Ainsi, les équipements requis sont les suivants :
– un système de plongée alimenté depuis la surface (casque ou masque intégral relié à un ombilical) ;
– un ombilical de plongée regroupant l’alimentation en gaz respiratoire et un système de communication ;
– une réserve individuelle de gaz de secours (bouteille de secours) permettant de pallier toute rupture d’alimentation ;
– un système de communication vocale permanente avec la surface ;
– des équipements de protection individuelle adaptés (combinaison, gants, lestage sécurisé, casque ou masque intégral) ;
– des moyens de remontée et d’assistance d’urgence ;
– un caisson hyperbare sur site pour les plongées sous trente mètres ;
– les tables et procédures de décompression adaptées aux interventions réalisées.
Ce dispositif imposé aux scaphandriers en mention A est complété par des exigences organisationnelles strictes, comme la surveillance continue depuis la surface (un plongeur de secours équipé est prêt à intervenir immédiatement), la traçabilité des paramètres de plongée et la maintenance rigoureuse des équipements. La communication permanente est un élément central de la sécurité opérationnelle.
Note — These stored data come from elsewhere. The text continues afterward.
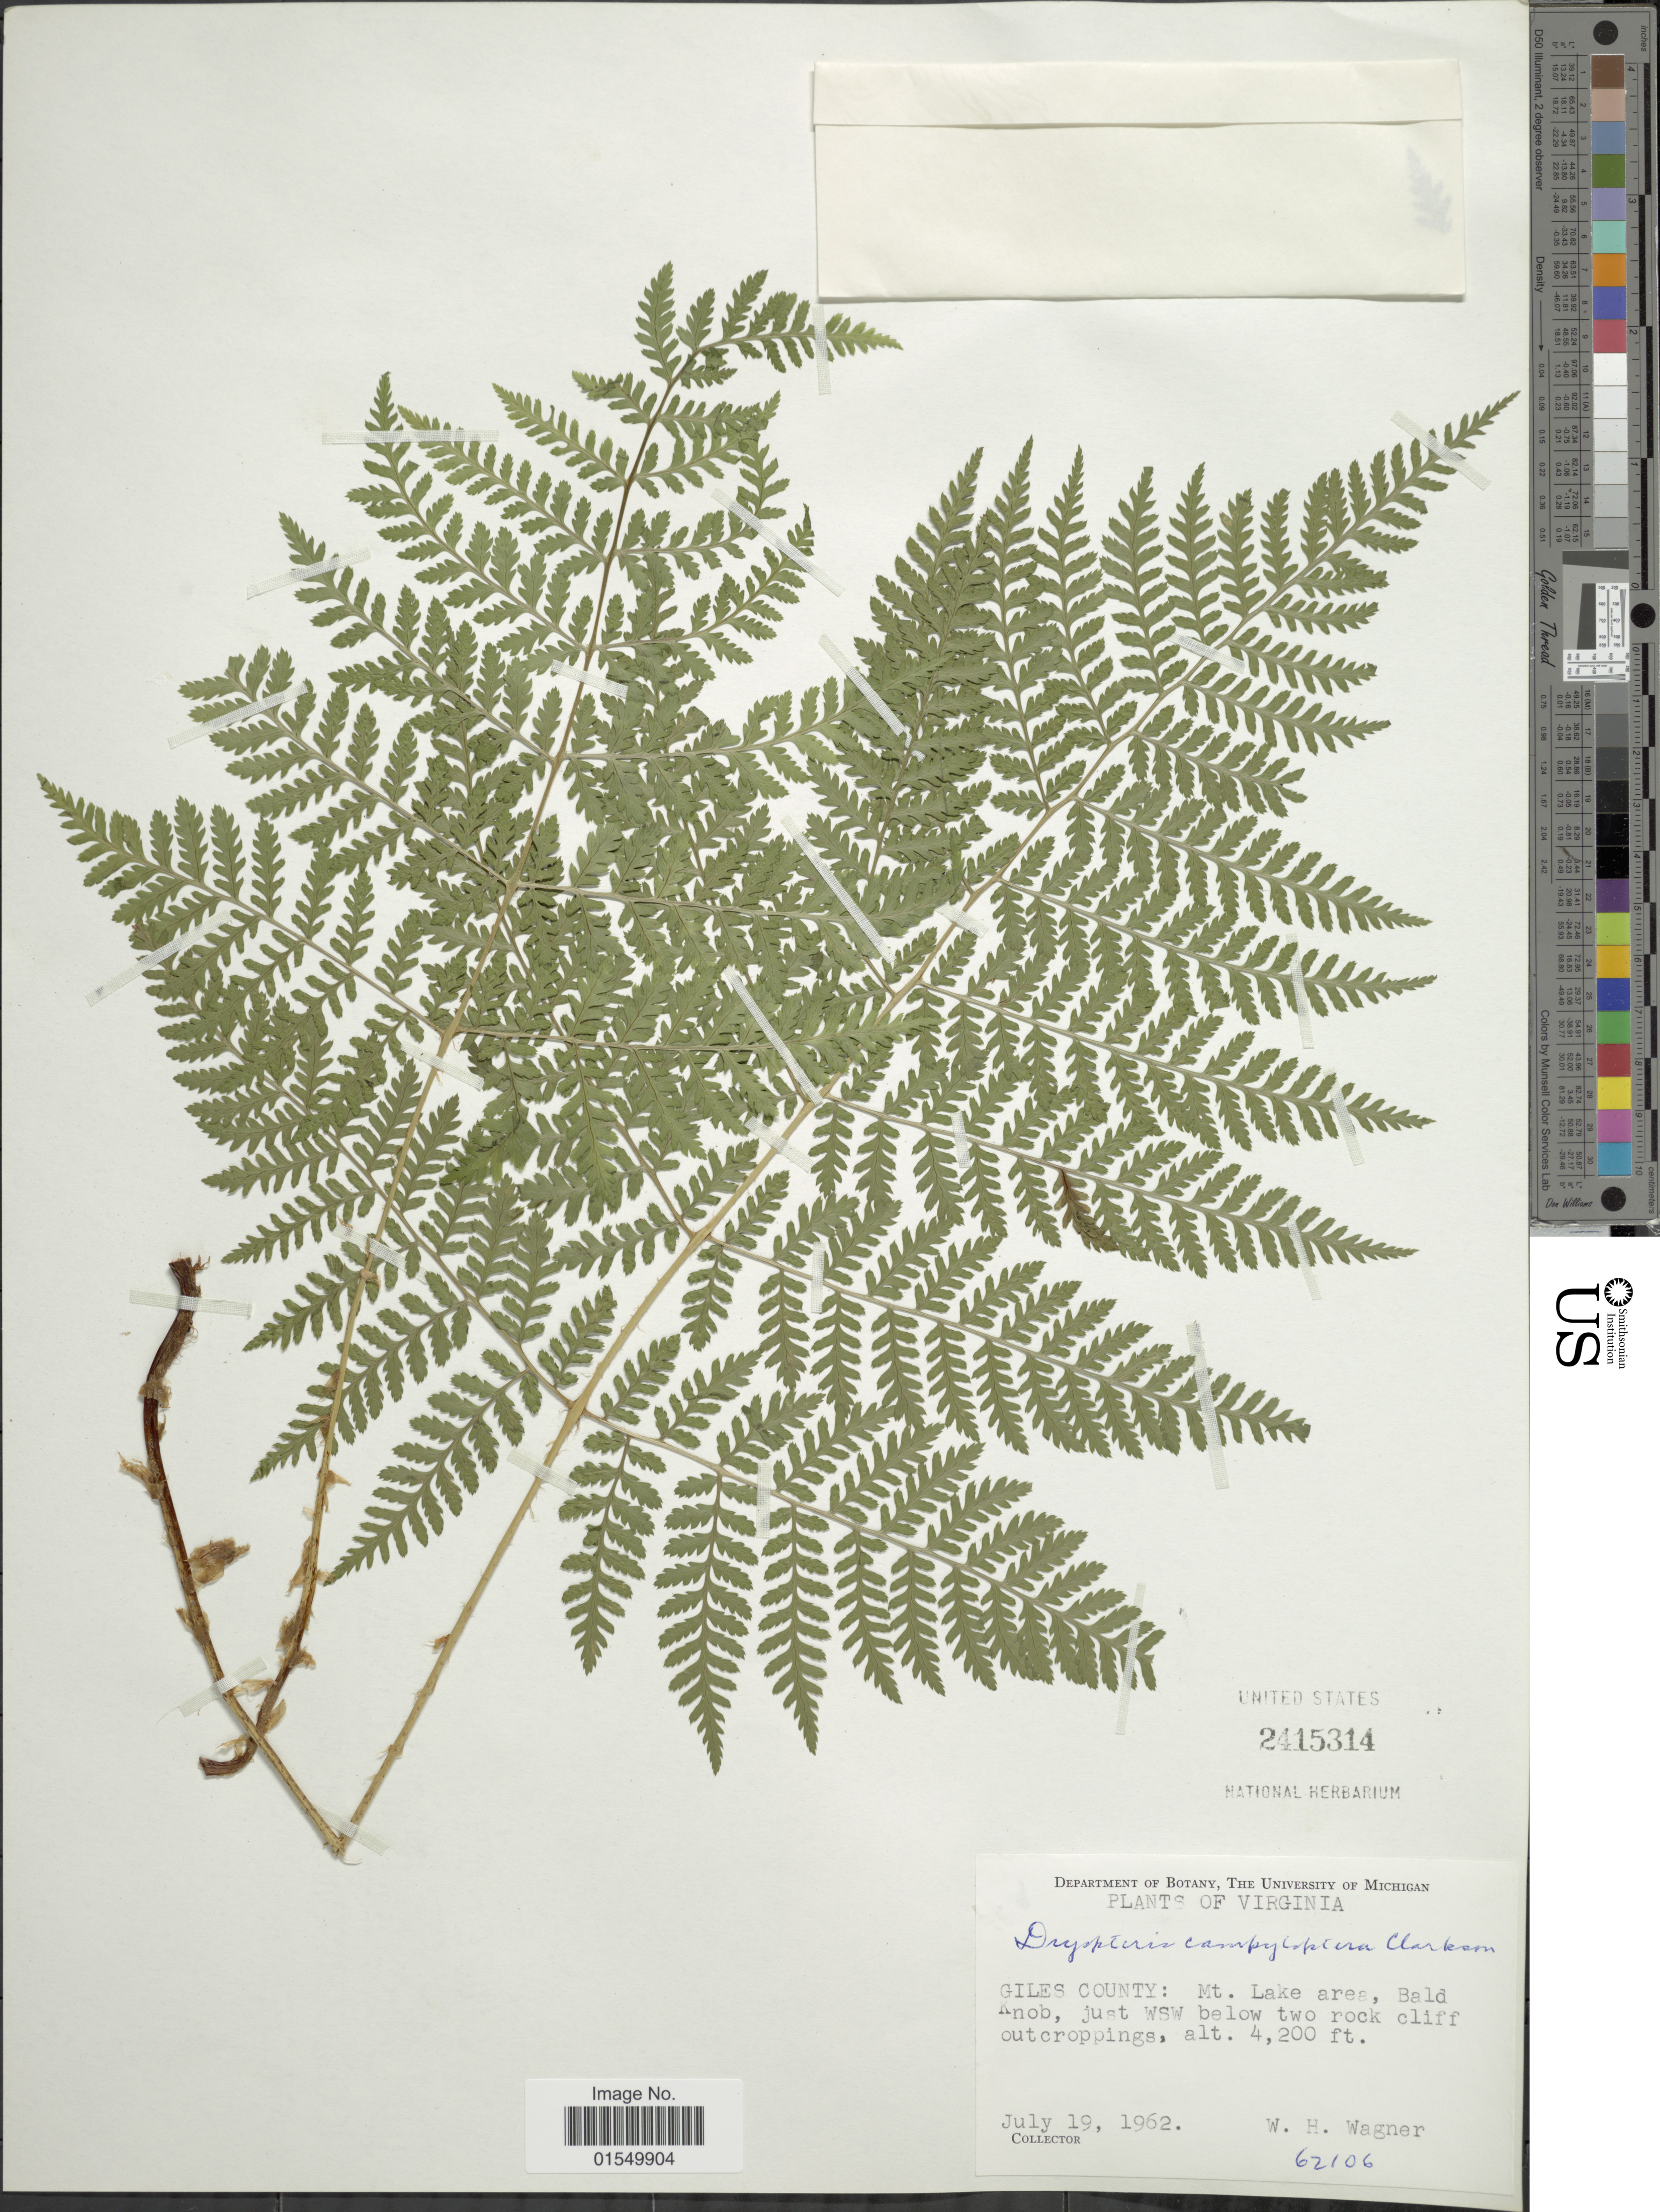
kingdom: Plantae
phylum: Tracheophyta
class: Polypodiopsida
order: Polypodiales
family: Dryopteridaceae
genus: Dryopteris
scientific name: Dryopteris campyloptera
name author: Clarkson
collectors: W. H. Wagner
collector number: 32106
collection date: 1962-07-19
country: United States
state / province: Virginia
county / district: Giles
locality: Mt. Lake area, Bald Knob, just WSW below two rock cliff outcroppings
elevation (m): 1280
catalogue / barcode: US 2415314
En milieu hyperbare, la réglementation repose sur un principe fondamental : la sécurité du scaphandrier dépend de la redondance des systèmes et de la maîtrise totale de son environnement. Ainsi, la mention A impose une architecture technique où l’autonomie est limitée au strict secours, et où la sécurité repose avant tout sur une alimentation continue depuis la surface.